**DATA FOR THIS TASK**
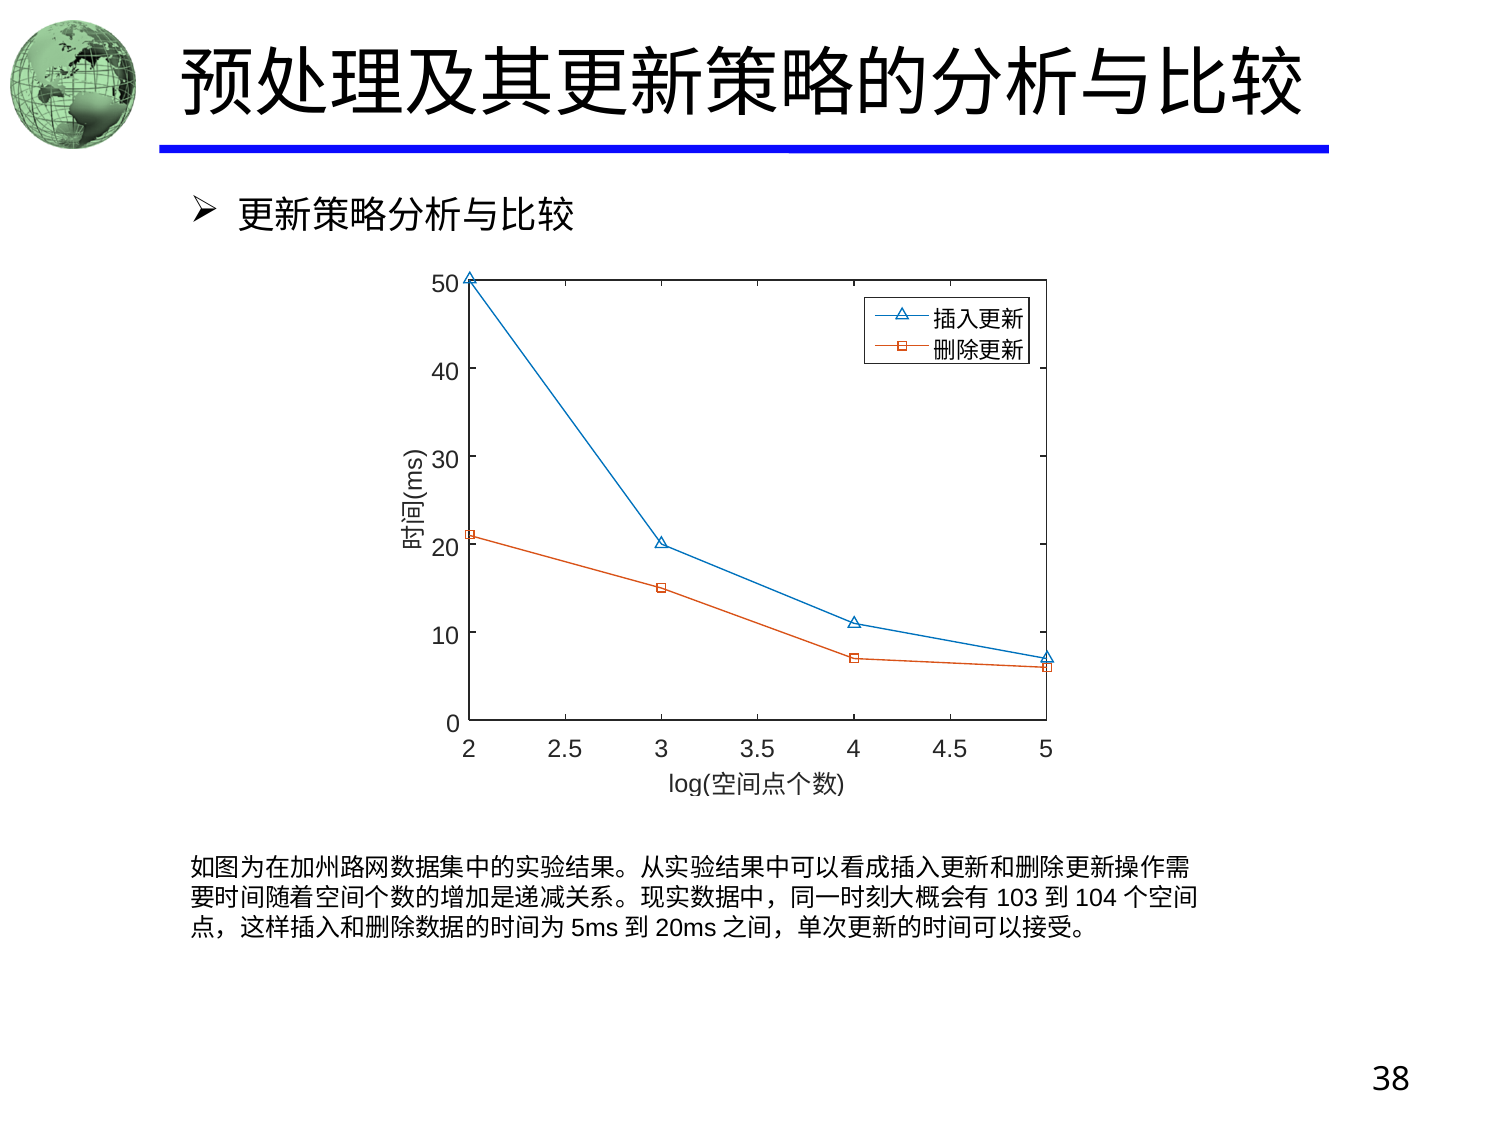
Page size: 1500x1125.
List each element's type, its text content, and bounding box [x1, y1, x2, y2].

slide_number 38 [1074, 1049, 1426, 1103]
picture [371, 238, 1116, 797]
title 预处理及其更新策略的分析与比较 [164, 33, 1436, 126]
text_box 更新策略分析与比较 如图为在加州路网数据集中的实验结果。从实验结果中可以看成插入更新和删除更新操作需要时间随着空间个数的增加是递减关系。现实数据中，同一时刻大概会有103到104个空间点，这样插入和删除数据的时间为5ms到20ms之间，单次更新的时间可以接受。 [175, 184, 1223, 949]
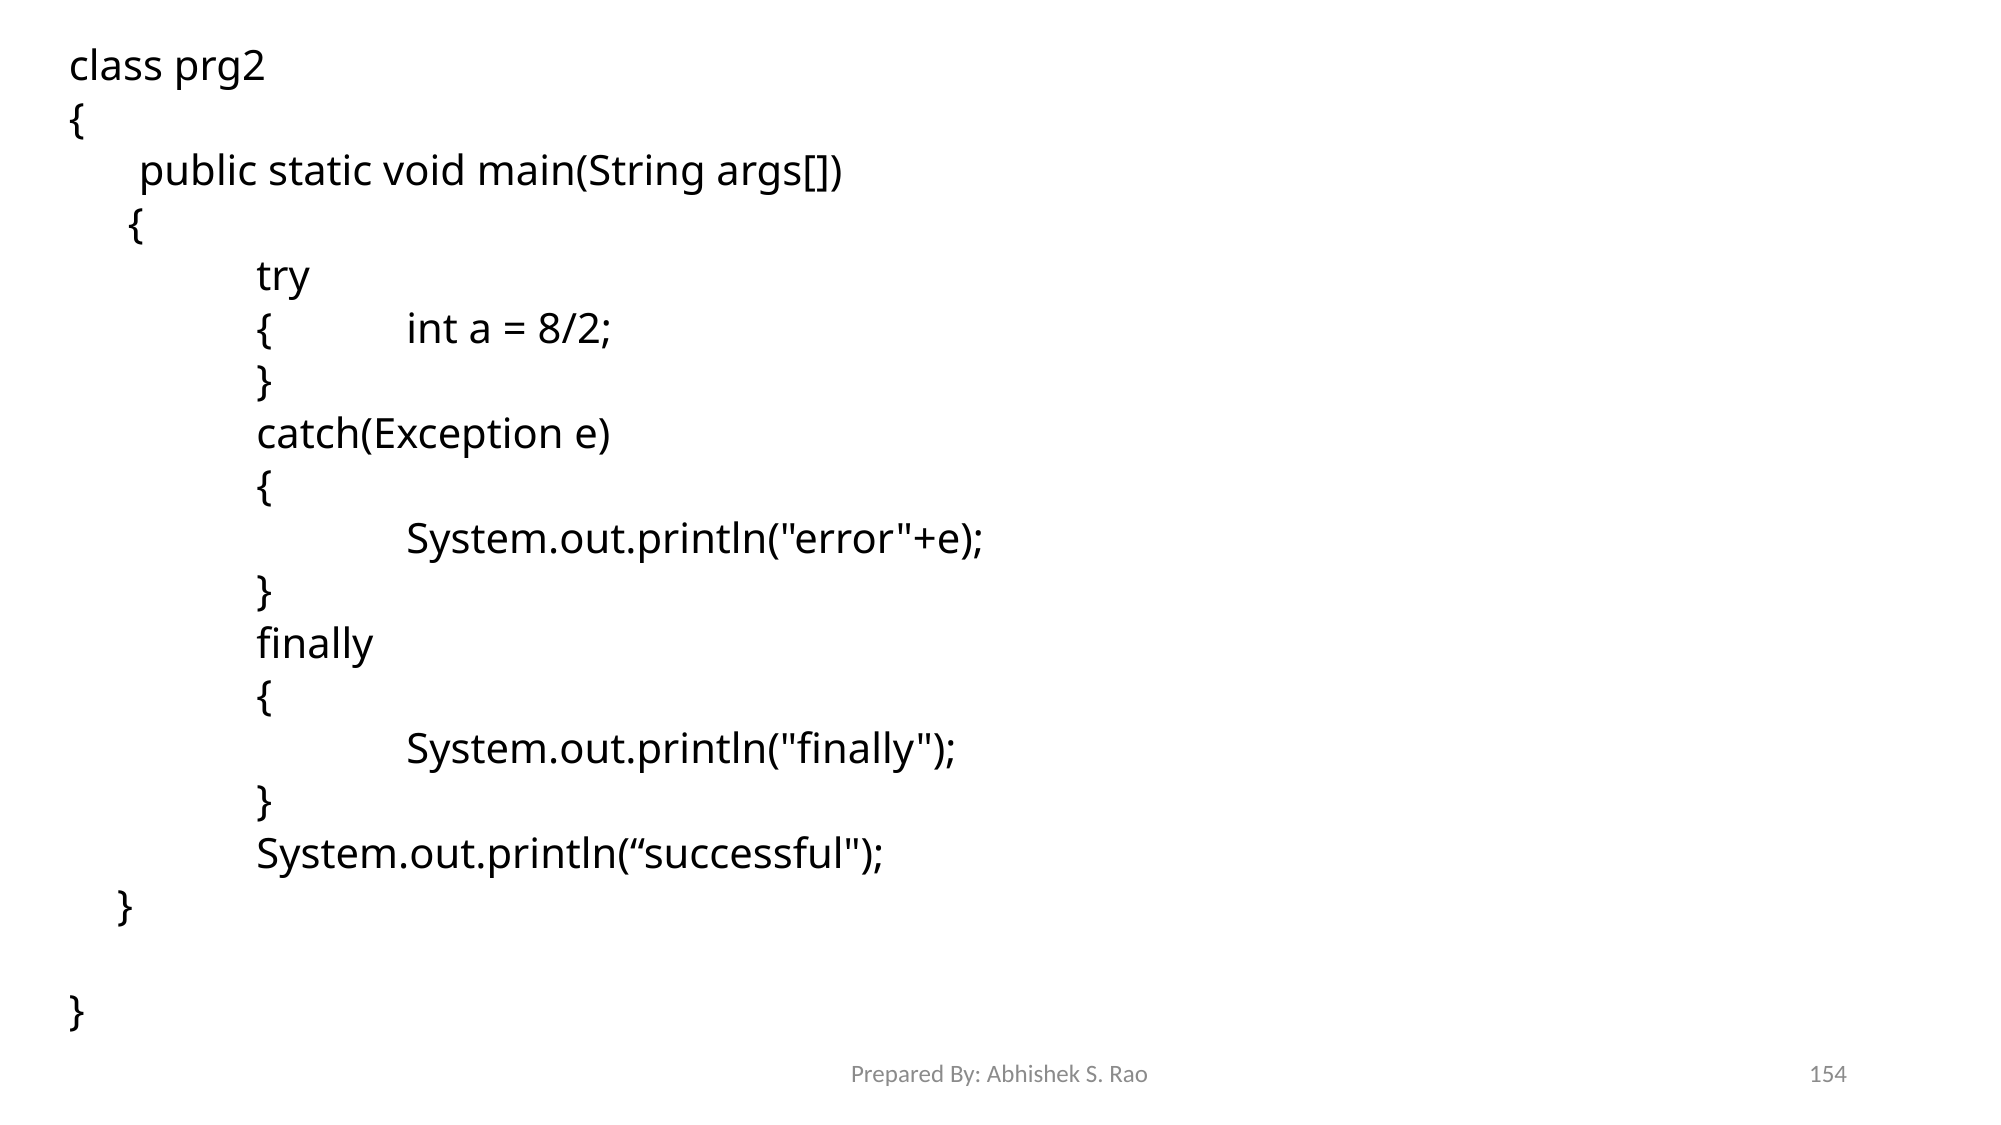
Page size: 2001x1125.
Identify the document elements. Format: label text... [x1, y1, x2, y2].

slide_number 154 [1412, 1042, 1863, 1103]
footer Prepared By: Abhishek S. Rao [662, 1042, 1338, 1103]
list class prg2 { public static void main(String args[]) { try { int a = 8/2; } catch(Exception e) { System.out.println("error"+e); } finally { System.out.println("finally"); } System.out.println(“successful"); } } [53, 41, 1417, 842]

**WORK INSTRUCTIONS**
Although the records contain pictures, return only their text, exactly as written.

**FINISHED EXERCISE**
Page size: 1500x1125.
List each element's type, its text content, and bounding box [x1, y1, x2, y2].

slide_number 38 [1074, 1049, 1426, 1103]
picture [371, 238, 1116, 797]
title 预处理及其更新策略的分析与比较 [164, 33, 1436, 126]
text_box 更新策略分析与比较 如图为在加州路网数据集中的实验结果。从实验结果中可以看成插入更新和删除更新操作需要时间随着空间个数的增加是递减关系。现实数据中，同一时刻大概会有103到104个空间点，这样插入和删除数据的时间为5ms到20ms之间，单次更新的时间可以接受。 [175, 184, 1223, 949]
Page size: 2001x1125.
Identify the document elements. Format: label text... [x1, y1, x2, y2].

slide_number 154 [1412, 1042, 1863, 1103]
footer Prepared By: Abhishek S. Rao [662, 1042, 1338, 1103]
list class prg2 { public static void main(String args[]) { try { int a = 8/2; } catch(Exception e) { System.out.println("error"+e); } finally { System.out.println("finally"); } System.out.println(“successful"); } } [53, 41, 1417, 842]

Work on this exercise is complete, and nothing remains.